Treatment is directed towards relieving symptoms, maintaining and improving joint function and minimizing handicap. Management of OA is based on non-drug and drug treatments targeted towards prevention, modifying risk and disease progression.
1) Analgesics like paracetamol (up to 4g/day) for mild to moderate pain. NSAIDS should be added or substituted in patients who respond inadequately.
2) Intra-articular steroids- in patients who present with acute exacerbations of pain and signs of local inflammation with joint effusion
3) Intra-articular hyaluronan- it is suggested that its effect is small and the placebo response is significant.
Ø Education – Encourage patients to participate in self- management programs, and provide resources for social support and instruction on coping skills.
Ø Weight loss – encourage overweight patients with OA of hip and knee to lose weight through a combination of diet and exercise.
Ø Exercise – increases aerobic capacity, muscle strength, and endurance and also facilitates weight loss.
Physical therapy - some basic approaches are enumerated as follows;
Pain control –
v Suitable electrotherapy modality is used. In acute phase pain relief is achieved by superficial heat modalities or cryotherapy. Ultrasound, TENS, pulsed diathermy and stimulation are also effective.
v Hydrotherapy is particularly useful when the weight bearing joints are affected.
v The compressive forces on the joint can be reduced by rest in proper position, splints or joint distraction by manual or mechanical traction.
v Improvement of muscle power, endurance and tone – graduated exercise program is initiated which consists of progressive resistance (PRE), strong and sustained repeated sessions of isometrics (5 minutes every hour) holding or sustaining muscle contraction in static mid- range position.
§ Improvement in range of motion (ROM);
Ø Active free relaxed rhythmic movements improve the range as well as promote relaxation of the joint.

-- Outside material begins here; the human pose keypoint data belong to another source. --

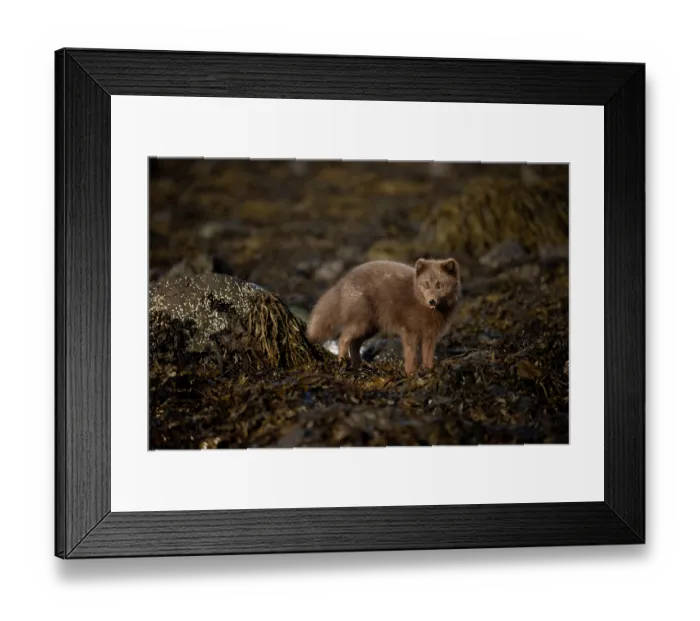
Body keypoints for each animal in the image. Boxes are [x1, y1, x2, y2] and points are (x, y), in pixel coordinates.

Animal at [306, 258, 461, 375]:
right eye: (426, 284)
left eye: (440, 285)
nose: (432, 301)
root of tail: (342, 281)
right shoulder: (409, 332)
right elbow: (411, 355)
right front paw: (411, 373)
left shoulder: (430, 335)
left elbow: (428, 356)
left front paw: (429, 370)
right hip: (362, 323)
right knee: (343, 338)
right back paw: (343, 361)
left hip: (370, 328)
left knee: (354, 344)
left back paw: (361, 366)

Ø Relaxed passive movements to be started first to mobilize stiff joints.
Improvement of functional independence – function of whole body in relation to degenerated joint can be improved by;
o Proper guidance to relieve compression over the affected joints and
o Providing assistive aids, modified supports, orthoses, adaptations and ergonomic advice, on the performance of ALDS.
The typical indications of surgery are debilitating pain and major limitation of functions such as walking and daily activity or impaired ability to work or sleep.